Bana söylediği o sözlerden sonra içimde konuşan şeyi susturamadım. Nede güzel öpmüştü yanağımı. O beni bu kadar sevdikçe kendimi ezilmiş hissediyordum. Onu kandırarak evlenemem. Herşeyi tek tek anlatacaktım. Merdivenlerden inmemiz gerektiğini söylediler. Duraksadım. Kolumdan tutmak istedi Ömer izin vermedim. Bana şok olmuş şekilde baktı. Ama hiç bir şey söylemedi.
"Sana söylemem gereken bir şey var"
Sonunda dökülebilmişti kelimeler azımdan. Merdivenleri iniyorduk. Bütün konukların alkışları eşliğinde balkona çıkıp durduk. Nefes alamıyordum. Titrediğimi fark ettim. Başladığım şeyi bu sefer bitirmeliydim. Zor da olsa devam ediyordum.
"Herşey bir oyunla başladı"
Yürümeye devam ettik. Kesik kesik konuşuyordum. Kelimeleri toparlıyamıyorum bile azımdan çıktığı kadar anlatıyordum. Konukların yanından uzanan yolda nikah masasına doğru gidiyorduk. Dedim ya toparlıyamıyorum. Yürüdükçe insanların yanından geçiyor ve karşımıza oyuna dahil olan herkes çıkıyordu:Neriman hanim, abim, Sinan bey, Necmi bey ve koray. Onları gördükçe birbirinden kopuk cümlelerle söylemiştim oyunu, başıma gelenleri. Ben konuştukça oyuna dahil olan insanların yüzüne bakıyordu. Suskundu. Beni bırakıp gidiceğini düşünürken o gitmemişti. Konuşmuyordu biraz önce gülücükler saçan yüzü kaskatıydı mimikleri dahi oynamıyordu. Masaya geçtik sandaleyemi tutup oturmama yardım etti. Titreyen sesimle konuşmaya devam ettim."Ö..ö öhhöm "
Sesim çıkmadı Boğazım düğüm düğüm öksürüp konuşabildim anca"Ö..Ömer bir şey söylesene"
Yüzünü bana döndü attığı bakış o kadar derin ve deliciydi ki kurşun gibi geldi geçti.

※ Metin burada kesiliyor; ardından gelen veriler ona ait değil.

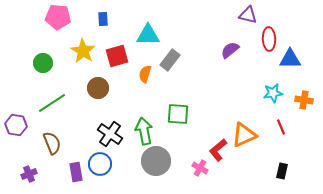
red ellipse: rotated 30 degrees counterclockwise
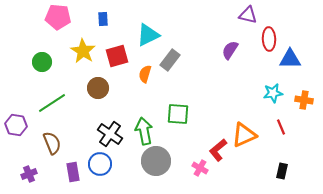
cyan triangle: rotated 25 degrees counterclockwise
purple semicircle: rotated 18 degrees counterclockwise
green circle: moved 1 px left, 1 px up
purple rectangle: moved 3 px left
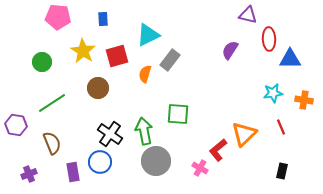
orange triangle: moved 1 px up; rotated 20 degrees counterclockwise
blue circle: moved 2 px up
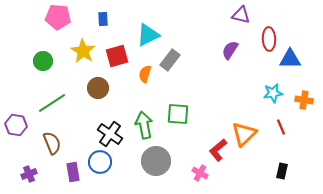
purple triangle: moved 7 px left
green circle: moved 1 px right, 1 px up
green arrow: moved 6 px up
pink cross: moved 5 px down
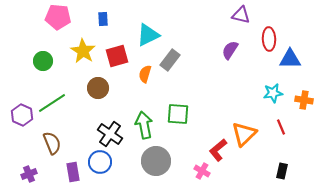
purple hexagon: moved 6 px right, 10 px up; rotated 15 degrees clockwise
pink cross: moved 2 px right, 2 px up
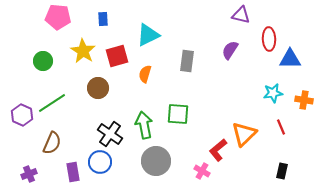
gray rectangle: moved 17 px right, 1 px down; rotated 30 degrees counterclockwise
brown semicircle: rotated 45 degrees clockwise
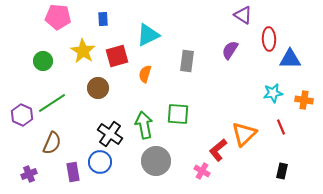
purple triangle: moved 2 px right; rotated 18 degrees clockwise
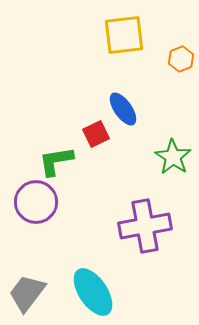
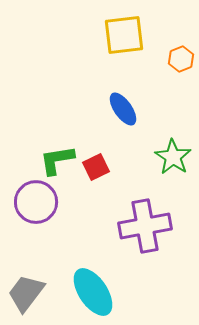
red square: moved 33 px down
green L-shape: moved 1 px right, 1 px up
gray trapezoid: moved 1 px left
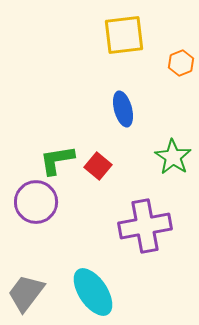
orange hexagon: moved 4 px down
blue ellipse: rotated 20 degrees clockwise
red square: moved 2 px right, 1 px up; rotated 24 degrees counterclockwise
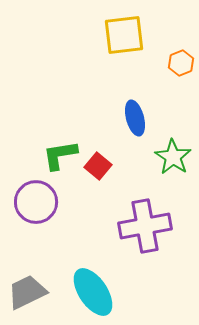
blue ellipse: moved 12 px right, 9 px down
green L-shape: moved 3 px right, 5 px up
gray trapezoid: moved 1 px right, 1 px up; rotated 27 degrees clockwise
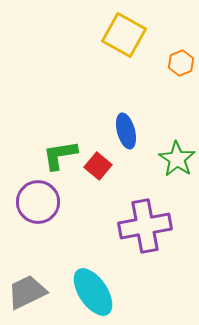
yellow square: rotated 36 degrees clockwise
blue ellipse: moved 9 px left, 13 px down
green star: moved 4 px right, 2 px down
purple circle: moved 2 px right
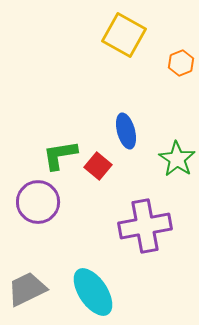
gray trapezoid: moved 3 px up
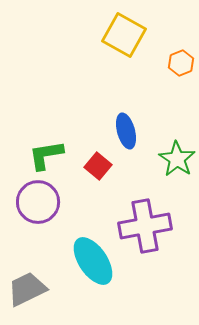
green L-shape: moved 14 px left
cyan ellipse: moved 31 px up
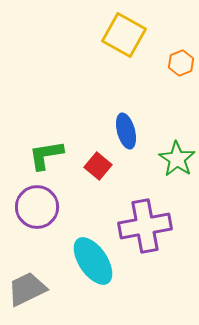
purple circle: moved 1 px left, 5 px down
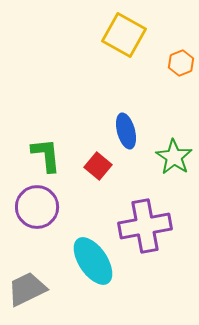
green L-shape: rotated 93 degrees clockwise
green star: moved 3 px left, 2 px up
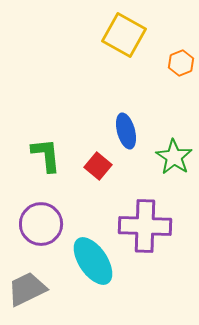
purple circle: moved 4 px right, 17 px down
purple cross: rotated 12 degrees clockwise
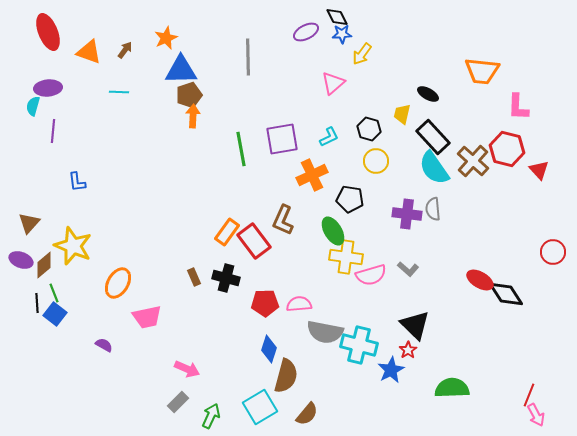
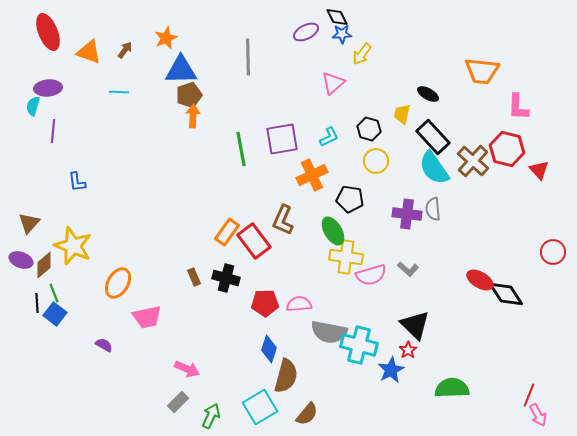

"Şimdi değil Defne sonra. seni böyle bir yerde bırakıp gidemem. İmzalar atılsın önce sonra ne oluyorsa olucak."
"pe..peki sen Nasıl istersen. Ama bil ki mecburiyetten dahil olduğum bu oyuna... Ben sana gerçekten aşık oldum. Seni gerçekten ölücek kadar seviyorum "
"Hmm. Şimdi değil Defne " gayet ciddi bir sesle konuşmuştu. Ciddi ve net.
Nikah memuru gelmişti. Normalde mutluluktan bayılacak gibi olmam gereken anda cılız zorla çıkan bir evet'le sonlanmıştı o güzel sorunun cevabı. Ömer daha tok hem sessiz ama bir o kadar'da sesli bir şekilde evet deyivermişti. Alkışlar kesilmezken imzalarımızı atmıştık şahitlerimiz de.
Sahte bir yanaktan öpüşmeyle geçiştirivermiştik. Bize biraz önce inmemizi söyleyen organizatör bu sefer ilk dansımız için ortaya çağırıyordu.Buz kesmiş ellerim sıcacık güzel elleriyle buluştu. Aramızda olan mesafe canımı yakıyordu.
"Bak yıldızlar altında gözlerimin içine
Duy rüzgarların bize anlattığı birşey varBir fısıltı gibi bazen o en büyük çığlıklar
Bilmezler mi gelir geçer en büyük fırtınalarBiz aşkı meleklerden çaldık
Birbirimize sımsıkı bağlandıkBak yıldızlar altında gözlerimin içine
Duy rüzgarların bize anlattığı birşey varBir fısıltı gibi bazen o en büyük çığlıklar
Bilmezler mi gelir geçer en büyük fırtınalarBiz aşkı meleklerden çaldık
Birbirimize sımsıkı bağlandık"Şarkı çoktan bitmiş biz fark etmeden. Her ne kadar bulunduğumuz durum içler acısı olsada kaptırmışız kendimizi. Bir an olsun unuttum söylediklerimi ömerin tavrını. Başlayan bir sonraki müzikle kendime geldim. Gözlerim kapalıydı acıyla açtım. Bana soğuk bakan Ömerle karşı karşıyaydım.